Thanks and welcome @Vapefiend. Hoping you will share some of your accumulated Reo knowledge with us.

What is the capacity of this bottle? Also 3ml?

Regards


----------



## jifjifjif (15/8/18)

Vapefiend!! Glad you made it over here.

This is jifjifjif from the other forum

Reactions: Like 2


----------



## Vapefiend (15/8/18)

Raindance said:


> Thanks and welcome @Vapefiend. Hoping you will share some of your accumulated Reo knowledge with us.
> 
> What is the capacity of this bottle? Also 3ml?
> 
> Regards


Yes, it’s also 3ml.

Reactions: Like 1


----------



## Vapefiend (15/8/18)

Glad to see you too!


jifjifjif said:


> Vapefiend!! Glad you made it over here.
> 
> This is jifjifjif from the other forum


----------



## Silver (15/8/18)

Welcome @Vapefiend !
Always great to see fellow Reonauts!


----------



## Vapefiend (15/8/18)

Silver said:


> Welcome @Vapefiend !
> Always great to see fellow Reonauts!


Thank you, it’s great to have more reonauts out there!

Reactions: Agree 1


----------



## Andre (15/8/18)

Vapefiend said:


> Thank you, it’s great to have more reonauts out there!


And great to see the Chalice 3 in use. Mine is gathering dust. Mostly using the Chalice 4 and OL16.


----------



## Silver (15/8/18)

Vapefiend said:


> Thank you, it’s great to have more reonauts out there!



Reonauts are still strong in these quarters @Vapefiend !


----------



## Vapefiend (15/8/18)

Andre said:


> And great to see the Chalice 3 in use. Mine is gathering dust. Mostly using the Chalice 4 and OL16.

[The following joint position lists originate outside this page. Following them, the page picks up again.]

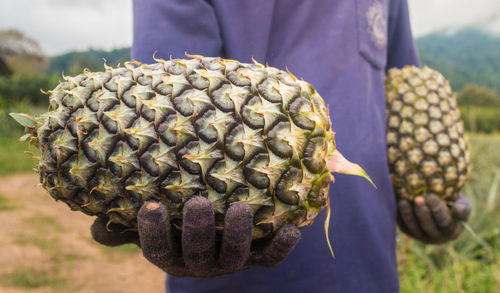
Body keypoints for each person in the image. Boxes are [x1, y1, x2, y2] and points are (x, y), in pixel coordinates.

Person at [91, 0, 472, 292]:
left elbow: (405, 89)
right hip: (235, 278)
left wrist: (429, 189)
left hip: (373, 270)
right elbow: (163, 117)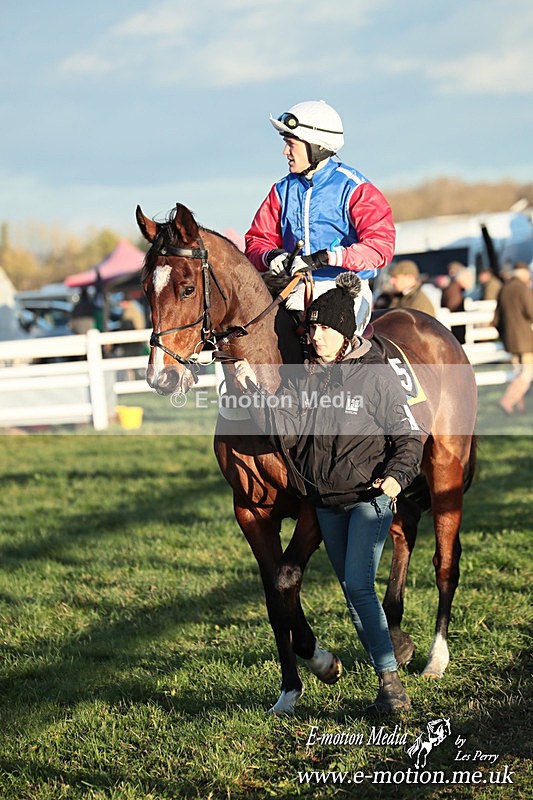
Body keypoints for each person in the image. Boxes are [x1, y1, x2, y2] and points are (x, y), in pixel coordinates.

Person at [234, 273, 424, 715]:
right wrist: (253, 390)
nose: (314, 336)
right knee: (353, 591)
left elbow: (408, 437)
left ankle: (392, 687)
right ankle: (387, 676)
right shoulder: (310, 379)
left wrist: (395, 479)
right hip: (327, 506)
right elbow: (290, 433)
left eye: (323, 329)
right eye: (312, 328)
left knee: (358, 586)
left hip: (368, 500)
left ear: (344, 333)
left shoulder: (375, 375)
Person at [245, 100, 396, 334]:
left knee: (329, 346)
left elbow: (380, 248)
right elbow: (256, 240)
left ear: (316, 146)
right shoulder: (281, 190)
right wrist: (270, 256)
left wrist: (325, 258)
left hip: (346, 290)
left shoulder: (356, 189)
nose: (285, 152)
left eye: (291, 144)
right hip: (296, 289)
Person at [493, 262, 533, 414]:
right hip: (525, 339)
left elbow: (496, 319)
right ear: (523, 274)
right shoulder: (523, 289)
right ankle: (507, 401)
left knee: (517, 372)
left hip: (509, 340)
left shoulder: (503, 289)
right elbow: (531, 312)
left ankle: (519, 407)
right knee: (527, 374)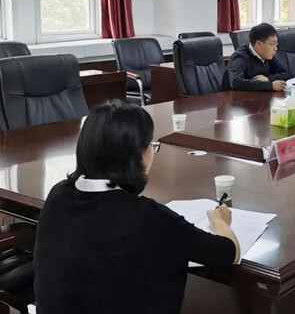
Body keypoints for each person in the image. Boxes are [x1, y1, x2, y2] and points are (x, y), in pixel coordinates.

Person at [34, 100, 240, 313]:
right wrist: (220, 221)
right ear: (138, 154)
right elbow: (229, 252)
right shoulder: (150, 218)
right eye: (151, 145)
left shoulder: (58, 195)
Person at [226, 22, 289, 91]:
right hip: (235, 96)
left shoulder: (267, 55)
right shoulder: (240, 57)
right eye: (272, 44)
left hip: (259, 95)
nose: (275, 48)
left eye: (276, 44)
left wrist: (268, 79)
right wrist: (269, 85)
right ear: (259, 44)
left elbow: (286, 73)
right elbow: (235, 82)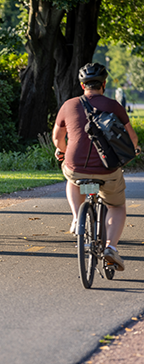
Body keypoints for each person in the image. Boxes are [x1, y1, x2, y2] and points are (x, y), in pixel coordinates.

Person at [52, 62, 140, 271]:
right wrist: (132, 151)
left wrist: (62, 151)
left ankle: (76, 218)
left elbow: (57, 137)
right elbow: (132, 138)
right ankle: (111, 248)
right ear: (104, 84)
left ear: (82, 86)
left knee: (72, 178)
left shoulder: (69, 105)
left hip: (77, 167)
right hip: (107, 169)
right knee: (116, 206)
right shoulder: (113, 106)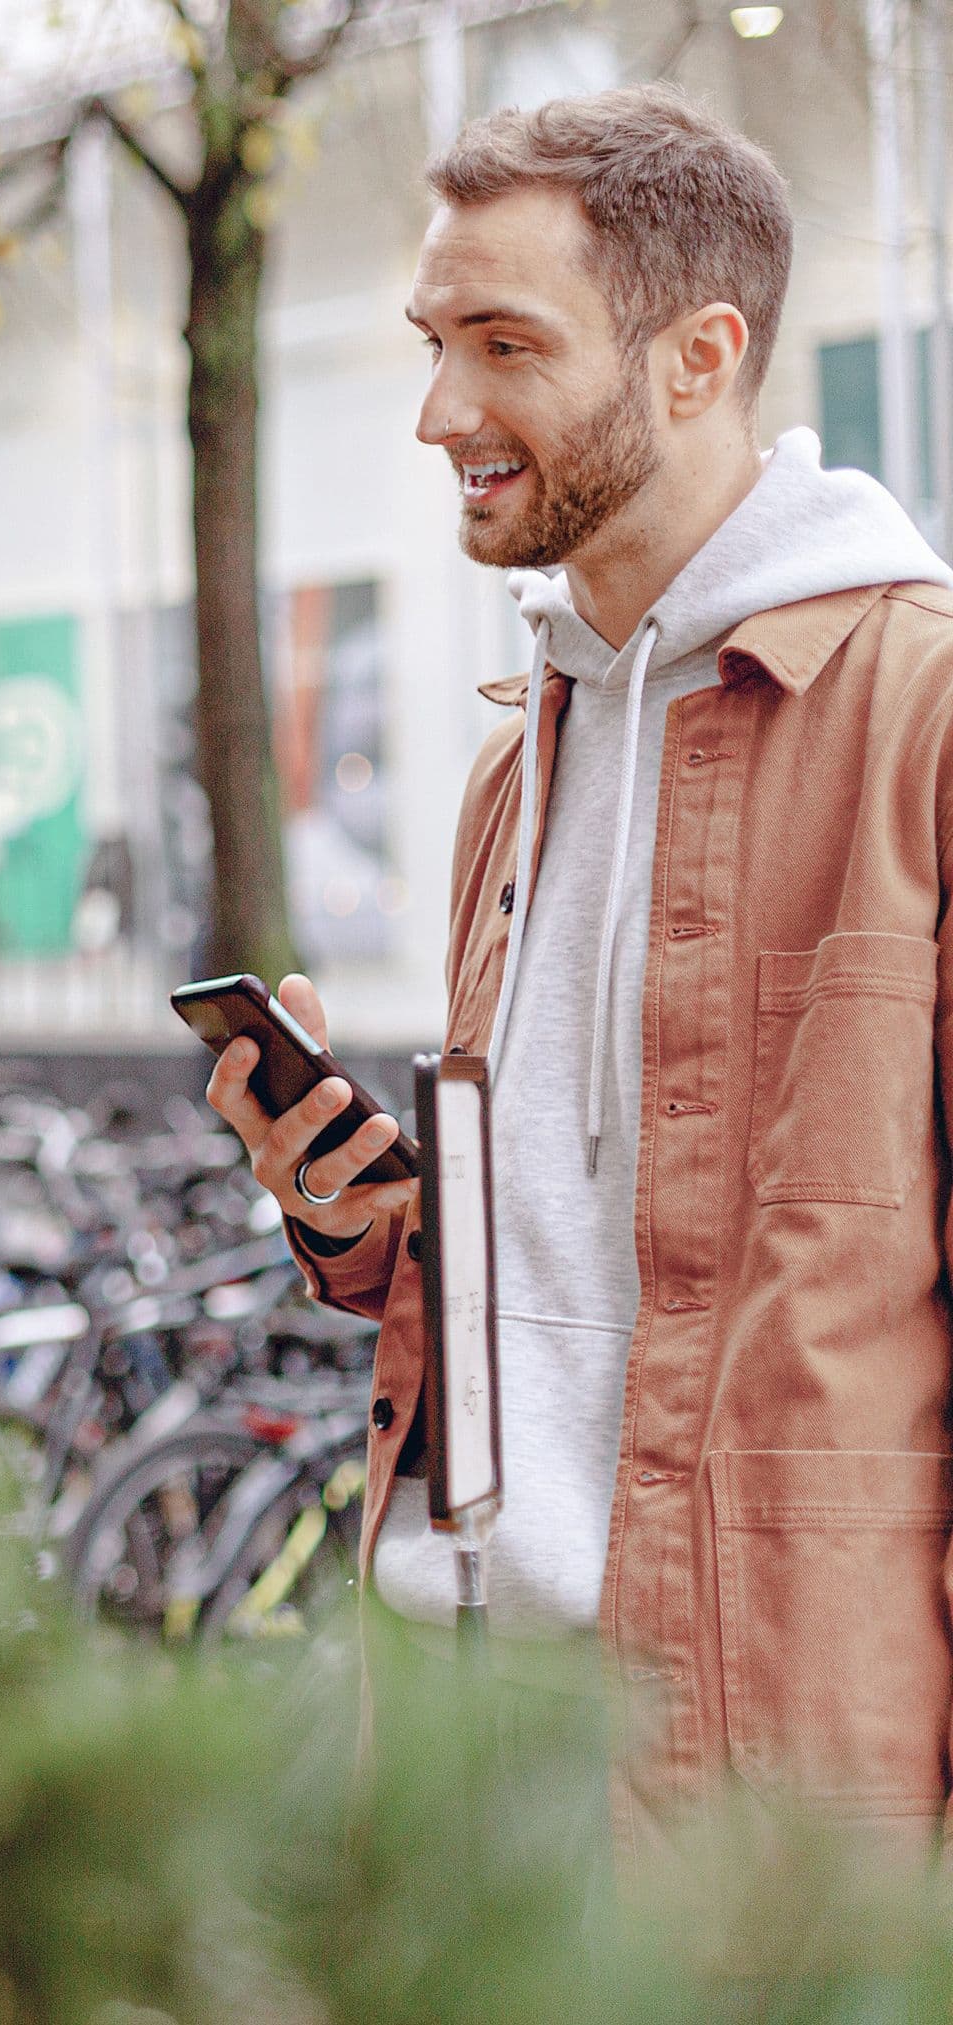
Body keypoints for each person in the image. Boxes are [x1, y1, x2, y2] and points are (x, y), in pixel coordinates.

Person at [213, 86, 953, 1839]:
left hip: (768, 1782)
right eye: (430, 340)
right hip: (466, 1733)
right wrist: (350, 1213)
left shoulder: (917, 719)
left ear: (699, 356)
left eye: (505, 344)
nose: (440, 411)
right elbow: (569, 1251)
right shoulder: (512, 764)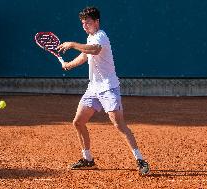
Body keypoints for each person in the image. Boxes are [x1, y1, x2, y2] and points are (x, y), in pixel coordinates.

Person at [57, 7, 150, 175]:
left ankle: (140, 160)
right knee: (78, 122)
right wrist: (68, 65)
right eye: (83, 23)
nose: (85, 26)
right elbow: (85, 56)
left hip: (108, 87)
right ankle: (87, 159)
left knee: (119, 125)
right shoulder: (90, 37)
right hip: (93, 88)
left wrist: (72, 44)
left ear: (97, 22)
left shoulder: (101, 36)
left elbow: (94, 50)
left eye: (88, 23)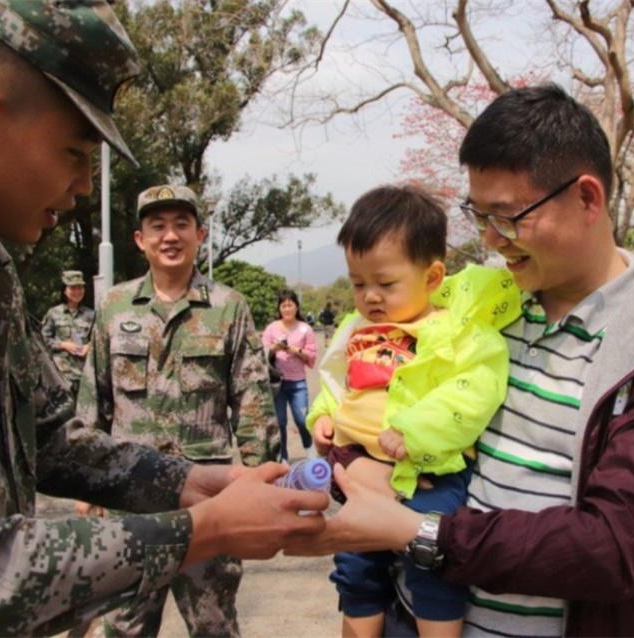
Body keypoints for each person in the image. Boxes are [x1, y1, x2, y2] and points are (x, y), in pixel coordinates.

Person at [0, 3, 326, 636]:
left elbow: (52, 438)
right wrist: (202, 530)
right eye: (74, 153)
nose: (83, 186)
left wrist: (187, 483)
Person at [288, 84, 634, 637]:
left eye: (508, 217)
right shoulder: (472, 308)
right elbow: (378, 406)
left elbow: (616, 548)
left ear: (587, 199)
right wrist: (353, 462)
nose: (492, 241)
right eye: (479, 218)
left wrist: (422, 532)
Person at [309, 185, 521, 637]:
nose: (370, 297)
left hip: (430, 473)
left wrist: (416, 432)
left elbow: (473, 391)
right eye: (358, 283)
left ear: (432, 277)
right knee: (355, 564)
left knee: (434, 566)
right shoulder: (357, 329)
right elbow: (336, 382)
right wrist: (323, 417)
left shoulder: (457, 332)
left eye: (386, 284)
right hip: (358, 470)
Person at [75, 184, 279, 637]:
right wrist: (84, 481)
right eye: (158, 226)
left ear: (200, 234)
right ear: (140, 239)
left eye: (181, 224)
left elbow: (252, 401)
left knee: (213, 622)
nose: (170, 236)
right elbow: (95, 395)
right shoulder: (113, 307)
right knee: (124, 624)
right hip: (129, 494)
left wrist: (265, 478)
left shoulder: (229, 307)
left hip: (207, 496)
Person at [262, 289, 318, 460]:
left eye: (290, 305)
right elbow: (261, 352)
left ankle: (310, 453)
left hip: (298, 384)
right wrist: (273, 348)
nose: (287, 309)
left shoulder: (305, 329)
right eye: (283, 305)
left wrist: (298, 350)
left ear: (297, 307)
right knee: (280, 423)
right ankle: (283, 459)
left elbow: (312, 355)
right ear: (279, 308)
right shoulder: (271, 328)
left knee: (302, 420)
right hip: (276, 383)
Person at [41, 269, 95, 397]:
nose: (77, 292)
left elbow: (100, 339)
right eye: (73, 288)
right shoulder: (54, 313)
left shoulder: (91, 314)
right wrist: (63, 345)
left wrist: (89, 346)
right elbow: (42, 340)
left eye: (80, 288)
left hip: (85, 375)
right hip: (61, 375)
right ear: (65, 290)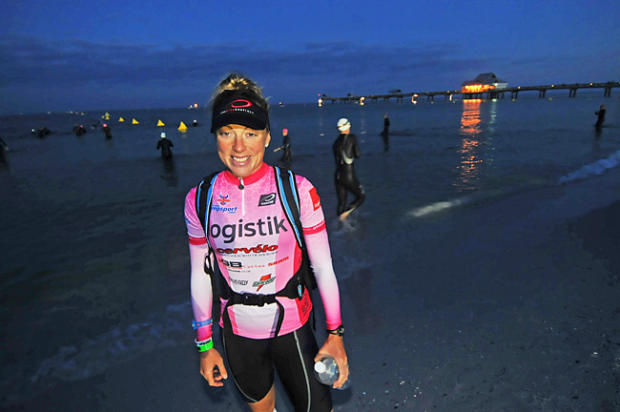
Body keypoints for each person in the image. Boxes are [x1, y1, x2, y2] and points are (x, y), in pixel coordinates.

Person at [184, 73, 348, 412]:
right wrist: (204, 344)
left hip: (293, 329)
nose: (238, 147)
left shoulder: (297, 190)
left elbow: (323, 267)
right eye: (227, 132)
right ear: (215, 136)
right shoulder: (199, 199)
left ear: (267, 136)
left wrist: (336, 335)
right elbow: (200, 273)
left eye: (250, 133)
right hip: (237, 335)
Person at [333, 118, 365, 221]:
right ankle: (345, 215)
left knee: (341, 203)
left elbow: (337, 160)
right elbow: (358, 154)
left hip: (338, 176)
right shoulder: (352, 138)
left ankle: (339, 227)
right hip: (348, 175)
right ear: (347, 127)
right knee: (361, 197)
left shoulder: (335, 143)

I use the ol16 a lot too, what build do you have in the chalice iv? I picked one up and while it’s good I haven’t really dialed in the best vape I can get off it yet.


----------



## Andre (15/8/18)

Vapefiend said:


> I use the ol16 a lot too, what build do you have in the chalice iv? I picked one up and while it’s good I haven’t really dialed in the best vape I can get off it yet.


Some Kanthal Clapton (26/32ga), 7 wraps, 2.5mm ID. Around 0.9 ohms Top of coil level with top of posts.

Reactions: Like 1


----------



## vicTor (15/8/18)

jifjifjif said:


> Vapefiend!! Glad you made it over here.
> 
> This is jifjifjif from the other forum



hi, which other forum ?


----------



## jifjifjif (16/8/18)

vicTor said:


> hi, which other forum ?


E-cigarette-forum.com

Reactions: Thanks 1


----------